Thinking about your first steps when it comes to starting a career is never easy, and now in a post-Brexit, COVID-19 economy young people are facing harder choices than ever before.
How apprenticeships work
But what is an apprenticeship? In short it combines on the job training with studying – typically one day a week – in which you work towards a work-based qualification, ranging from GCSEs or equivalent, all the way up to degree level.
An apprenticeship can take between one and four years to complete and, unlike a typical university pathway offers the best of both worlds – the ability to earn an income, while also gaining a qualification and learning the practical skills needed for a specific job.
If a traditional career route or standard university experience doesn’t seem quite right for you, then an apprenticeship could be exactly what you’re looking for.
I spoke to Lauren Brayfield, a former Sharnbrook Academy in Bedfordshire student, who felt that university wasn’t quite what she wanted. After researching different ways into becoming an accountant, Lauren found her perfect apprenticeship by searching GOV website in the run up to completing her GCSE’s.
Lauren explains: “The whole process was very straightforward, I registered with a specialist apprenticeship training provider whose task it is to help me find a job in an organisation. She recommended me to my eventual employer and I got the job almost immediately!”
After three years, Lauren has completed Levels 3 and 4 of the Association of Accounting Technicians (AAT) Qualification, and feels much further along with her career than she believes she would have been if she had chosen to study at university and then looked for work.
“I gained so many skills in addition to my technical studies,” she says. “I learnt about structure, organisation, communicating through various channels, leadership and professional behaviour. I also found out a huge amount about the accounting industry and what being an accountant really means, which meant I knew I was committed to a career path that I wanted to pursue.”

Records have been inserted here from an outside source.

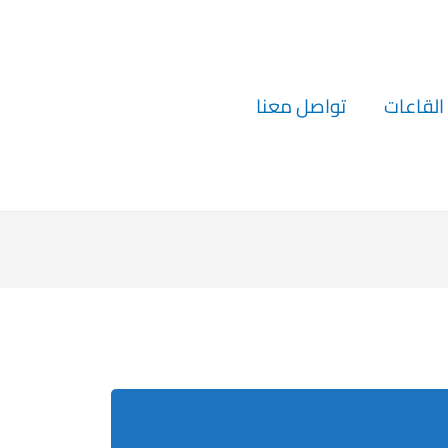
القاعات
تواصل معنا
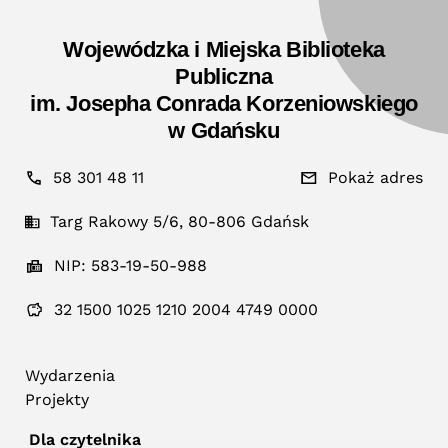
Wojewódzka i Miejska Biblioteka
Publiczna
im. Josepha Conrada Korzeniowskiego
w Gdańsku
58 301 48 11
Pokaż adres
Targ Rakowy 5/6, 80-806 Gdańsk
NIP: 583-19-50-988
32 1500 1025 1210 2004 4749 0000
Wydarzenia
Projekty
Dla czytelnika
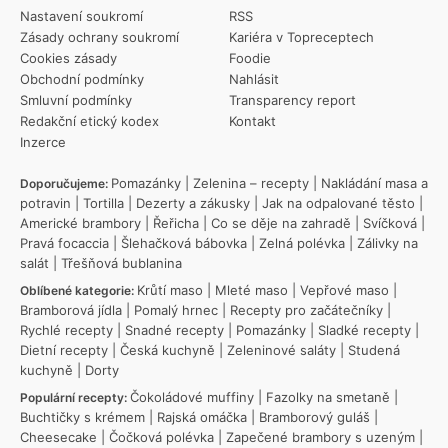
Nastavení soukromí
RSS
Zásady ochrany soukromí
Kariéra v Topreceptech
Cookies zásady
Foodie
Obchodní podmínky
Nahlásit
Smluvní podmínky
Transparency report
Redakční etický kodex
Kontakt
Inzerce
Pomazánky
|
Zelenina – recepty
|
Nakládání masa a
Doporučujeme:
potravin
|
Tortilla
|
Dezerty a zákusky
|
Jak na odpalované těsto
|
Americké brambory
|
Řeřicha
|
Co se děje na zahradě
|
Svíčková
|
Pravá focaccia
|
Šlehačková bábovka
|
Zelná polévka
|
Zálivky na
salát
|
Třešňová bublanina
Krůtí maso
|
Mleté maso
|
Vepřové maso
|
Oblíbené kategorie:
Bramborová jídla
|
Pomalý hrnec
|
Recepty pro začátečníky
|
Rychlé recepty
|
Snadné recepty
|
Pomazánky
|
Sladké recepty
|
Dietní recepty
|
Česká kuchyně
|
Zeleninové saláty
|
Studená
kuchyně
|
Dorty
Čokoládové muffiny
|
Fazolky na smetaně
|
Populární recepty:
Buchtičky s krémem
|
Rajská omáčka
|
Bramborový guláš
|
Cheesecake
|
Čočková polévka
|
Zapečené brambory s uzeným
|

Digital – the next big area of growth?
While many industries are currently struggling or cutting-back, the digital and cyber-security sectors are thriving, which is perhaps unspringing when you consider just how much of our lives have moved online and continue to do so in the currently working from home and socially-distanced world.
But with this increase in demand there is of course a need for employees to know how to use it and remain safe online. As it stands, a whopping 50% of all UK businesses are on the hunt for cyber-savvy employees. And, with some 35% of cyber-security vacancies being classed as entry-level, it seems that young, professionally trained apprentices could be the solution to a growing challenge.
But is a cyber-security apprenticeship right for you? Well, if you’re someone who is naturally task-focused, logical, methodical, and pays a lot of attention to detail, you could be the perfect candidate.
While cyber-security might sound daunting if you’ve never studied it before, it’s likely you’ll know more about it than you think, but hopefully not through first-hand experience!
During your apprenticeship, you could be helping protect companies against such threats as ‘phishing,’ where criminals try to steal sensitive information and impersonate users online, hijacking usernames, passwords or credit card details by impersonating a trustworthy contact using e-communication.
More recently, hackers have adjusted their attacks to targeting remote-workers by impersonating trusted tech platforms including Zoom, Skype and Microsoft Teams. So as a cyber-security apprentice, you’ll need to be prepared to constantly face new challenges and revel in the fact that no one day is the same!
Upon completion of an apprenticeship, you might choose to specialise in more than one area of expertise. Among the many security challenges businesses are facing, including networking, hardware, software, cloud computing, infrastructure security and more!
It’s no secret that the digital sector offers some of the highest earning potential, and careers in digital and cyber are no exception to this trend. The most in-demand cyber security roles in the UK market include ‘IT security specialist,’ with an average salary of £45,722, security engineer – £32,370, and information security analyst – £39,992. Not bad, right?
Making the move
Apprenticeships usually fall into one of four categories – Intermediate Level (equivalent to 5 GCSE passes), Advanced Level (equivalent to 2 A Level passes), Higher Level (can lead to National Vocational Qualification (NVQ) Level 4 or above, or a foundation degree), and Degree apprenticeships (enabling you to achieve a full bachelors or master’s degree).
If an apprenticeship in cyber-security sounds like it could be just right for you, then head to the UCAS website for further details, or, if you find a business offering an apprenticeship scheme go directly to their website.
As an apprenticeship is a paid job, you’ll need to apply in the same way you would apply for any other job, so make sure that your CV is up to date!